IRANIAN-DUTCH experimental pop singer Sevdaliza has been carving herself a musical niche since the release last year of impressive debut album ISON and she's currently touring off the back of latest EP The Calling.

Sevdaliza, who once played for Holland's national basketball team, is a commanding presence on stage from the moment she struts out in the first of many couture-inspired outfits.

Her live shows are very much a multi-media concern — occasionally she sings to an onstage camerawoman who projects her face onto giant shard-shaped projector screens at the back of the stage, with a dancer complementing Sevdaliza's own moves with gymnastic poses.

Not one to shy from politics, Sevdaliza's music deals with feminism and women's rights on Amandine Insensible, while her Farsi-sung Bebin is a reaction to Trump's Executive Order 13769 — the Muslim travel ban.

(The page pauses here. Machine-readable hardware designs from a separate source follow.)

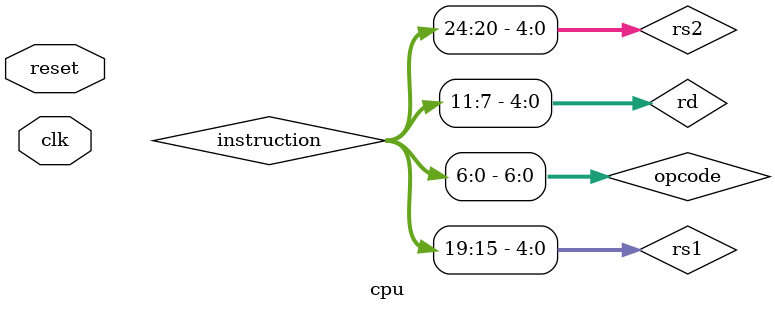
<source format=v>
`timescale 1ns / 1ps


module cpu( 
    input clk,
    input reset
    );
    
    // Internal signals
    wire [31:0] PCp4, outPC;             // Program Counter related signals
    wire [31:0] instruction;             // Instruction memory output
    wire [31:0] alu_result, mem_data;    // ALU and memory data
    wire [31:0] read_data1, read_data2;  // Read data from register file
    wire [31:0] imm_out, bsel;           // Immediate output and ALU B input
    wire [3:0] ALUop;                    // ALU control signal
    wire [31:0] ResultMux;
    wire branch, MemRead, MemtoReg, MemWrite, ALUsrc, RegWrite, ResultSrc; // Control signals
    wire zero, carry, overflow, PCSrc;   // ALU status signals
    wire brEq, brLt;                     // Branch signals from brancher
    wire brUn;                           // Unsigned mode for brancher (from CU)
    
    // PC-related signals
    wire [31:0] pc_in, pc_out;
    
    // Signals from instruction fields
    wire [6:0] opcode = instruction[6:0];
    wire [2:0] funct3 = instruction[14:12];
    wire [6:0] funct7 = instruction[31:25];
    wire [4:0] rs1 = instruction[19:15];
    wire [4:0] rs2 = instruction[24:20];
    wire [4:0] rd = instruction[11:7];
    
    // Instantiate PC (Program Counter)
    pc program_counter (
        .clk(clk),
        .rst(reset),
        .inPC(pc_in),
        .outPC(outPC)
    );
    
    // Next PC logic (branching)
    assign PCp4 = outPC + 4;
    assign PCSrc = branch & (funct3 == 3'b000 ? brEq : (funct3 == 3'b001 ? ~brEq : brLt)); // Branch condition
    assign pc_in = PCSrc ? (outPC + imm_out) : PCp4;
    
    // Instruction memory (Fetch stage)
    IMem ins_mem_inst (
        .reset(reset),
        .read_address(outPC),   // Read instruction based on PC output
        .instruction_out(instruction)
    );
    
    // Register file
    RegFile reg_file (
        .clk(clk),
        .Rs1(rs1),
        .Rs2(rs2),
        .Rd(rd),
        .RegW(RegWrite),
        .Wd(ResultMux),  // Data to write back into the register
        .rd1(read_data1),
        .rd2(read_data2)
    );
    
    // Immediate generation
    immGen immgen (
        .ins(instruction),
        .sel(immsel),
        .imm31_0(imm_out)
    );
    
    // ALU Source MUX
    mux2to1 ALUsrc_m2_1 (
        .in0(read_data2),
        .in1(imm_out),
        .sel(ALUsrc),
        .out(bsel)
    );
    
     alu alu_inst (
        .op1(read_data1),
        .op2(bsel),
        .alu_sel(ALUop),
        .alu_out(alu_result),
        .zero(zero),
        .carry(carry),
        .overflow(overflow)
    );

    // Data memory (load/store)
    data_memory dmem (
        .clk(clk),
        .reset(reset),
        .MemWrite(MemWrite),
        .MemRead(MemRead),
        .Address(alu_result),
        .writeData(read_data2),
        .readData(mem_data)
    );
    
    mux2to1 DMEM_m2_1 (
        .in0(alu_result),
        .in1(mem_data),
        .sel(ResultSrc),
        .out(ResultMux)
    );
    
     Branch brancher_inst (
        .dataA(read_data1),
        .dataB(read_data2),
        .brUn(brUn),     // Unsigned mode from control unit
        .brEq(brEq),     // Output for equality comparison
        .brLt(brLt)      // Output for less-than comparison
    );

    // Control unit
    ctrl_unit cu (
        .opcode(opcode),
        .funct3(funct3),
        .funct7(funct7),
        .branch(branch),
        .MemRead(MemRead),
        .MemtoReg(MemtoReg),
        .MemWrite(MemWrite),
        .ALUsrc(ALUsrc),
        .RegWrite(RegWrite),
        .ALUop(ALUop),
        .immsel(immsel),
        .ResultSrc(ResultSrc),
        .brEq(brEq),    // Connect brEq output from brancher
        .brLt(brLt)     // Connect brLt output from brancher
    );


    
endmodule

</source>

Proving that pop music can be more than just a catchy tune, she reaches tremendously powerful highs that rattle the Barbican's acoustic. Elsewhere, her singing style evokes Portishead's Beth Gibbons and her sui generis has nods to genres as far-flung as trip-hop, R&B, pop and electronica.

Tonight's performance marks the end of a particularly busy period that has seen her touring extensively for the last two years, performing across the length and breadth of Europe, Russia, China, Australia and the US.

A deserved standing ovation from the entire Barbican hall brings her close to tears.